**ABOUT THIS TASK:**
Reproduce the source text of every item below line for line, leaving the pictures out of your answer.

-- DATASET RECORDS follows --

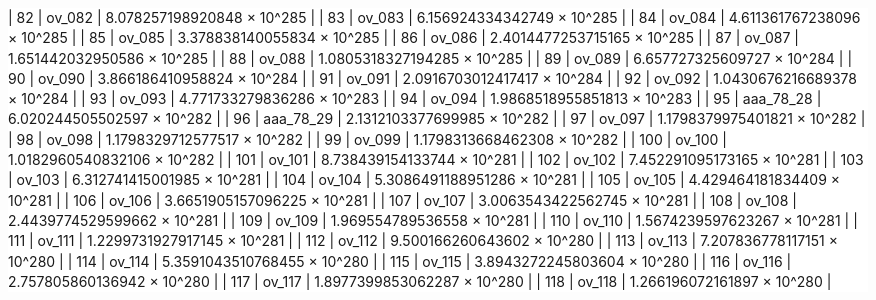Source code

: | 82 | ov_082 | 8.078257198920848 × 10^285 |
| 83 | ov_083 | 6.156924334342749 × 10^285 |
| 84 | ov_084 | 4.611361767238096 × 10^285 |
| 85 | ov_085 | 3.378838140055834 × 10^285 |
| 86 | ov_086 | 2.4014477253715165 × 10^285 |
| 87 | ov_087 | 1.651442032950586 × 10^285 |
| 88 | ov_088 | 1.0805318327194285 × 10^285 |
| 89 | ov_089 | 6.657727325609727 × 10^284 |
| 90 | ov_090 | 3.866186410958824 × 10^284 |
| 91 | ov_091 | 2.0916703012417417 × 10^284 |
| 92 | ov_092 | 1.0430676216689378 × 10^284 |
| 93 | ov_093 | 4.771733279836286 × 10^283 |
| 94 | ov_094 | 1.9868518955851813 × 10^283 |
| 95 | aaa_78_28 | 6.020244505502597 × 10^282 |
| 96 | aaa_78_29 | 2.1312103377699985 × 10^282 |
| 97 | ov_097 | 1.1798379975401821 × 10^282 |
| 98 | ov_098 | 1.1798329712577517 × 10^282 |
| 99 | ov_099 | 1.1798313668462308 × 10^282 |
| 100 | ov_100 | 1.0182960540832106 × 10^282 |
| 101 | ov_101 | 8.738439154133744 × 10^281 |
| 102 | ov_102 | 7.452291095173165 × 10^281 |
| 103 | ov_103 | 6.312741415001985 × 10^281 |
| 104 | ov_104 | 5.3086491188951286 × 10^281 |
| 105 | ov_105 | 4.429464181834409 × 10^281 |
| 106 | ov_106 | 3.6651905157096225 × 10^281 |
| 107 | ov_107 | 3.0063543422562745 × 10^281 |
| 108 | ov_108 | 2.4439774529599662 × 10^281 |
| 109 | ov_109 | 1.969554789536558 × 10^281 |
| 110 | ov_110 | 1.5674239597623267 × 10^281 |
| 111 | ov_111 | 1.2299731927917145 × 10^281 |
| 112 | ov_112 | 9.500166260643602 × 10^280 |
| 113 | ov_113 | 7.207836778117151 × 10^280 |
| 114 | ov_114 | 5.3591043510768455 × 10^280 |
| 115 | ov_115 | 3.8943272245803604 × 10^280 |
| 116 | ov_116 | 2.757805860136942 × 10^280 |
| 117 | ov_117 | 1.8977399853062287 × 10^280 |
| 118 | ov_118 | 1.266196072161897 × 10^280 |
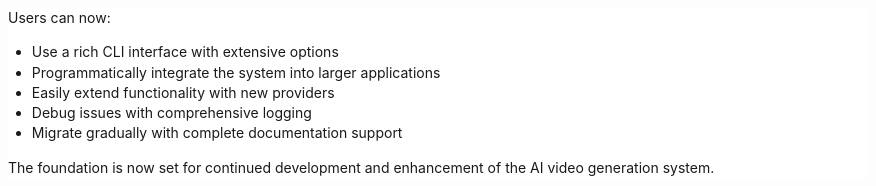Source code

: Users can now:
- Use a rich CLI interface with extensive options
- Programmatically integrate the system into larger applications
- Easily extend functionality with new providers
- Debug issues with comprehensive logging
- Migrate gradually with complete documentation support

The foundation is now set for continued development and enhancement of the AI video generation system.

-- DATASET RECORDS concluded --

**RESPONSE:**
Source code

: | 82 | ov_082 | 8.078257198920848 × 10^285 |
| 83 | ov_083 | 6.156924334342749 × 10^285 |
| 84 | ov_084 | 4.611361767238096 × 10^285 |
| 85 | ov_085 | 3.378838140055834 × 10^285 |
| 86 | ov_086 | 2.4014477253715165 × 10^285 |
| 87 | ov_087 | 1.651442032950586 × 10^285 |
| 88 | ov_088 | 1.0805318327194285 × 10^285 |
| 89 | ov_089 | 6.657727325609727 × 10^284 |
| 90 | ov_090 | 3.866186410958824 × 10^284 |
| 91 | ov_091 | 2.0916703012417417 × 10^284 |
| 92 | ov_092 | 1.0430676216689378 × 10^284 |
| 93 | ov_093 | 4.771733279836286 × 10^283 |
| 94 | ov_094 | 1.9868518955851813 × 10^283 |
| 95 | aaa_78_28 | 6.020244505502597 × 10^282 |
| 96 | aaa_78_29 | 2.1312103377699985 × 10^282 |
| 97 | ov_097 | 1.1798379975401821 × 10^282 |
| 98 | ov_098 | 1.1798329712577517 × 10^282 |
| 99 | ov_099 | 1.1798313668462308 × 10^282 |
| 100 | ov_100 | 1.0182960540832106 × 10^282 |
| 101 | ov_101 | 8.738439154133744 × 10^281 |
| 102 | ov_102 | 7.452291095173165 × 10^281 |
| 103 | ov_103 | 6.312741415001985 × 10^281 |
| 104 | ov_104 | 5.3086491188951286 × 10^281 |
| 105 | ov_105 | 4.429464181834409 × 10^281 |
| 106 | ov_106 | 3.6651905157096225 × 10^281 |
| 107 | ov_107 | 3.0063543422562745 × 10^281 |
| 108 | ov_108 | 2.4439774529599662 × 10^281 |
| 109 | ov_109 | 1.969554789536558 × 10^281 |
| 110 | ov_110 | 1.5674239597623267 × 10^281 |
| 111 | ov_111 | 1.2299731927917145 × 10^281 |
| 112 | ov_112 | 9.500166260643602 × 10^280 |
| 113 | ov_113 | 7.207836778117151 × 10^280 |
| 114 | ov_114 | 5.3591043510768455 × 10^280 |
| 115 | ov_115 | 3.8943272245803604 × 10^280 |
| 116 | ov_116 | 2.757805860136942 × 10^280 |
| 117 | ov_117 | 1.8977399853062287 × 10^280 |
| 118 | ov_118 | 1.266196072161897 × 10^280 |
Source code

: Users can now:
- Use a rich CLI interface with extensive options
- Programmatically integrate the system into larger applications
- Easily extend functionality with new providers
- Debug issues with comprehensive logging
- Migrate gradually with complete documentation support

The foundation is now set for continued development and enhancement of the AI video generation system.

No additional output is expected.